[Stored data entries]

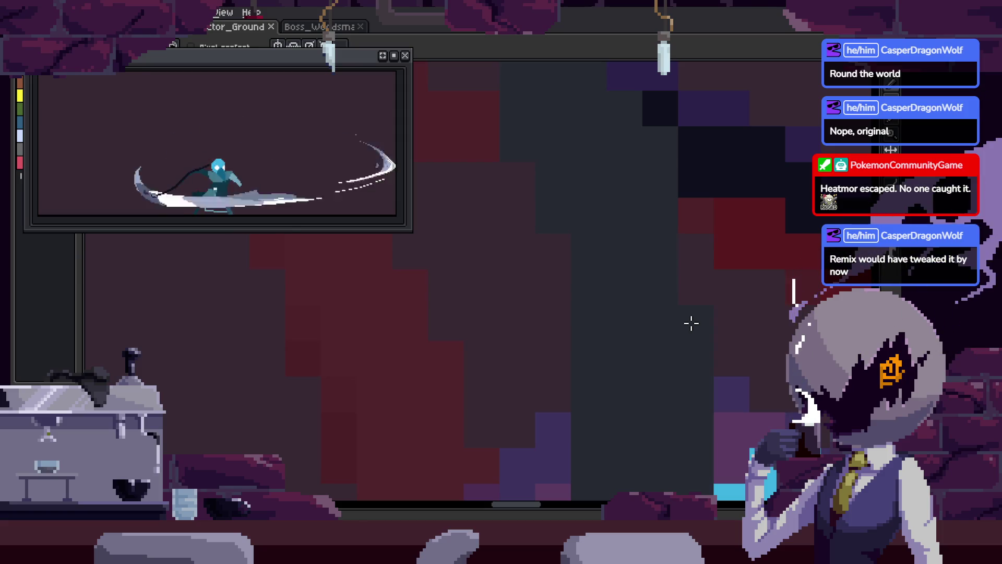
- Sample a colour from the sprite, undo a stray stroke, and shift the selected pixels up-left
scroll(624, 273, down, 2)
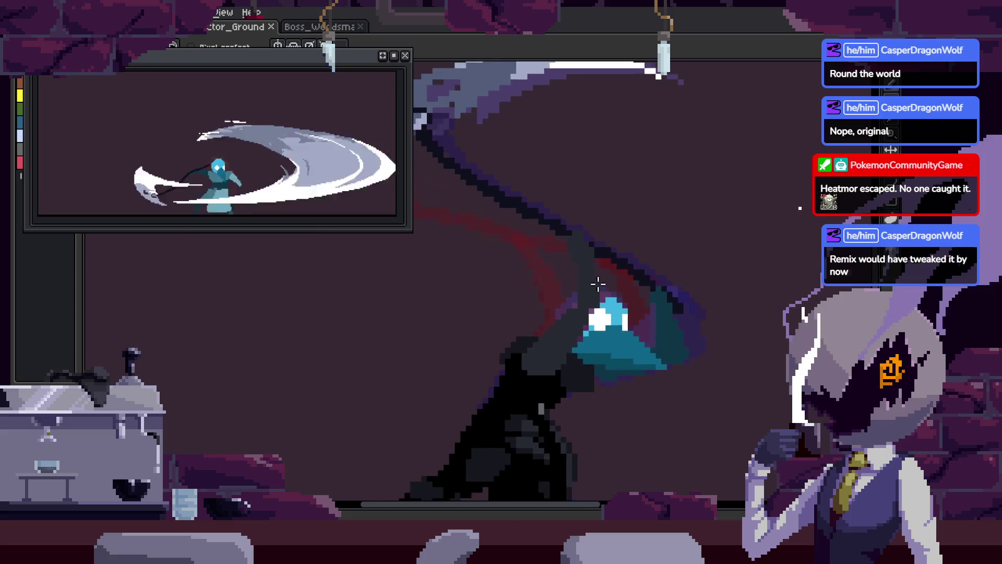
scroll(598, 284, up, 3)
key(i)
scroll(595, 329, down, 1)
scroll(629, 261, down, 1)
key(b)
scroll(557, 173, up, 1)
--
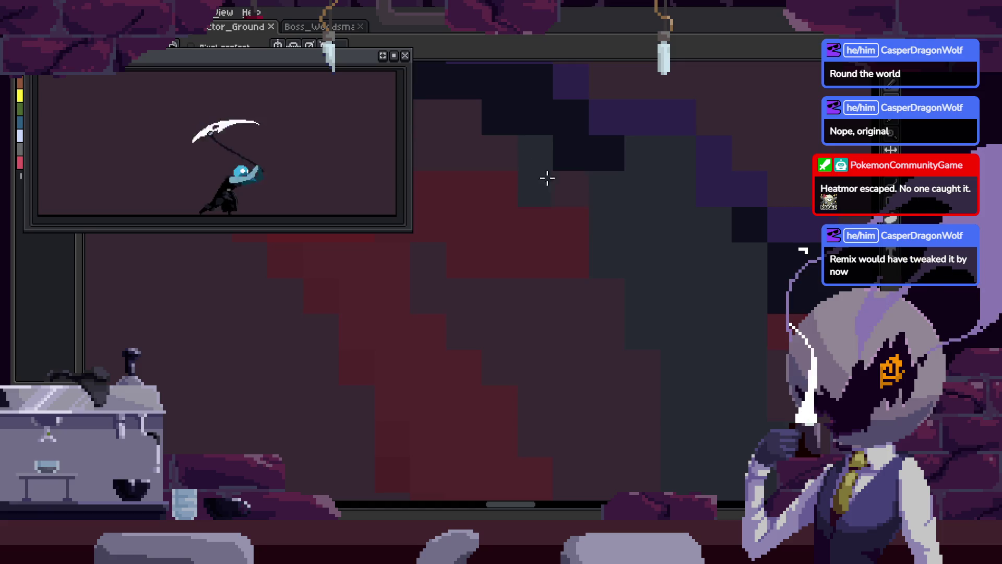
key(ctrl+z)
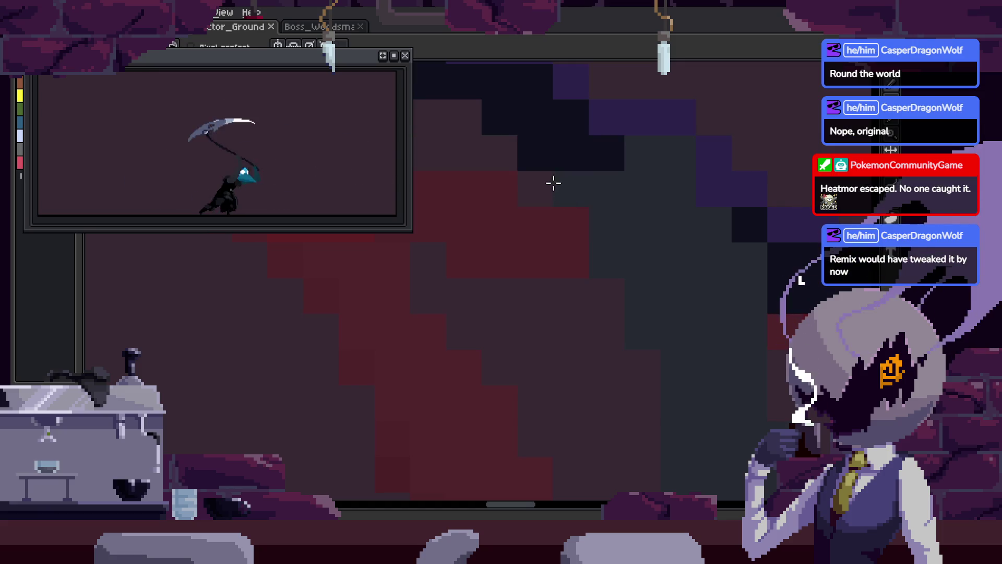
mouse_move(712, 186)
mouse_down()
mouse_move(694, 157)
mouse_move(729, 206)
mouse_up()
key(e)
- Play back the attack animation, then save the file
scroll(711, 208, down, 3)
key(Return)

PROBLEM TO WORK ON:
Which lines of the data include the string "scroll"? Copy each of them.

TASK OUTPUT:
scroll(624, 273, down, 2)
scroll(598, 284, up, 3)
scroll(595, 329, down, 1)
scroll(629, 261, down, 1)
scroll(557, 173, up, 1)
scroll(711, 208, down, 3)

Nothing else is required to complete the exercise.